Isocycloseram

Administrative data

Endpoint:

dermal absorption in vitro / ex vivo

Type of information:

experimental study

Adequacy of study:

key study

Reliability:

1 (reliable without restriction)

Rationale for reliability incl. deficiencies:

guideline study

Data source

Materials and methods

GLP compliance:

yes (incl. QA statement)

Test material

Radiolabelling:

yes

Test animals

Species:

other: Human

Administration / exposure

Type of coverage:

open

Vehicle:

other: The study was performed with a formulated product (suspension concentrate formulation type) containing the radiolabelled test substance at a concentration of 200 g/L

Duration of exposure:

10 hours

Doses:

Formulation concentrate (200 g/L), Spray dilution 1 (7.5 g/L), Spray dilution 2 (2 g/L), Spray dilution 3 (0.2 g/L): 10 µL/cm2, 6.4 µL/cell

Details on in vitro test system (if applicable):

A static diffusion cell with an exposed skin area of 0.64 cm2 was used for all tests. The membranes consisted of dermatomed skin with a thickness of 350 to 400 µm, obtained from male rats, 8 to 12 weeks old. Their integrity was tested by measuring the electrical resistance.

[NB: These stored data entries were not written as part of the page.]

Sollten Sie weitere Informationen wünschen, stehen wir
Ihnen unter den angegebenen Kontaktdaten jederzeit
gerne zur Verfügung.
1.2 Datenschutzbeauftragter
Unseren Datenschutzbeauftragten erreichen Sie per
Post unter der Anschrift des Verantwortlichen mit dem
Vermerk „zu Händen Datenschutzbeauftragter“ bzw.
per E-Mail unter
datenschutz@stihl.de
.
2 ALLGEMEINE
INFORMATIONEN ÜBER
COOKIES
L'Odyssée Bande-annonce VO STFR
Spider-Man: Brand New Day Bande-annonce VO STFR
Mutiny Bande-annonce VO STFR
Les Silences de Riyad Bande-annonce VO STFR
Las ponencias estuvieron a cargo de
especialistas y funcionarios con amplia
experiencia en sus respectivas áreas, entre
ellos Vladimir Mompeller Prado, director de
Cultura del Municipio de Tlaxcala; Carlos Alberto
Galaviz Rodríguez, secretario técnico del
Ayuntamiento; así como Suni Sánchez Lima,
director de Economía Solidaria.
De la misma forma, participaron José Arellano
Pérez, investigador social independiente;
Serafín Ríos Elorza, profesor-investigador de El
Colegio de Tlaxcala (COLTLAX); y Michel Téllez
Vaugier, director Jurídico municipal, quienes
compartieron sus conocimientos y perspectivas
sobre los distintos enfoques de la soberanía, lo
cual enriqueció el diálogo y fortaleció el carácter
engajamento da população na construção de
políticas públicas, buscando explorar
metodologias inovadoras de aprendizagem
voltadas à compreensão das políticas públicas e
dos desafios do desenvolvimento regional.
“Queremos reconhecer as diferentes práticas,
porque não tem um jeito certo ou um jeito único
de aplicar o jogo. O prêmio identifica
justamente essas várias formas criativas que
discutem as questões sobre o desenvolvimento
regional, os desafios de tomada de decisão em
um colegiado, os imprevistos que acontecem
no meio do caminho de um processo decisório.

The receptor medium consisted of Phosphate buffered saline containing polyoxyethylene 20 oleyl ether (PEG, ca 6%, w/v), sodium azide (ca 0.01%, w/v), streptomycin (ca 0.1 mg/mL) and penicillin (ca 100 units/mL) at pH 7.4 + 0.1.

The exposure time was 10 hours, the following observation period was 14 hours. Samples were taken pre-dose, then after 2, 4, 6, 8, 12 and 24 hours. Washing was performed after the exposure period and at the end of the observation period. Tape stripping was performed as final procedure, and the strips were analysed separately.

The human skin was obtained from human female and male donors at the age of 28 to 63 years. The skin was taken from the abdomen, the arms or the breast. The number of valid and used cells per test concentration was 8.

Results and discussion

Total recovery:

200 g/L: 100 ± 10% for individual cells (n = 8), mean = 99.03%
7.5 g/L: 100 ± 10% for individual cells (n = 8), mean = 100.84%
2 g/L: 100 ± 10% for individual cells (n = 8), mean = 100.62%
0.2 g/L: 100 ± 10% for individual cells (n = 8), mean = 98.51%

Percutaneous absorptionopen allclose all

Applicant's summary and conclusion

Conclusions:

The dermal absorption of substance through human split-thickness skin membranes over a period of 24 hours was 0.01% for the formulation concentrate (200 g/L) and ranged from 0.02%, 0.09% to 0.18% for spray dilutions (7.5, 2.0 and 0.2 g/L).

Executive summary:

The in vitro dermal absorption of the substance from a suspension concentrate was studied under GLP to OECD TG 428 using split-thickness human skin. Split-thickness membranes were prepared from full thickness membranes obtained from 28 to 63 years old female and male human donors. All tests were conducted in static diffusion cell systems, and the exposed skin surface within the cells was 0.64 cm2. All cells were placed on a magnetic stirrer plate that could be heated to maintain a skin surface temperature of 32 ± 1°C. The study was performed with a suspension concentrate formulation containing 200 g/L of radiolabelled test substance and with in-use dilutions containing 7.5, 2.0 or 0.2 g/L radiolabelled test substance. Aliquots of 10 μL of each test solution were applied per cm2 of skin membranes and left unoccluded for an experimental period of 24 h, with an interim wash at 10 h post-application. The absorption process was followed by collecting samples of the receptor fluid, phosphate buffered saline containing polyoxyethylene 20 oleyl ether (PEG, ca 6%, w/v), sodium azide (ca 0.01%, w/v), streptomycin (ca 0.1 mg/mL) and penicillin (ca 100 units/mL), pH 7.4 ± 0.1, at recorded intervals throughout the experimental period. The distribution of the substance within the test system and a 24 h absorption profile was determined using liquid scintillation counting. The study demonstrated that the amount of substance absorbed through human split-thickness skin membranes over 24 h (following a 10 h exposure) from the formulation concentrate (200 g/L) was 0.01% and the intended in-use dilutions (7.5 g/L, 2 g/L and 0.2 g/L) was 0.02%, 0.09% and 0.18% of the applied dose, respectively, as measured in the receptor fluid and receptor chamber wash.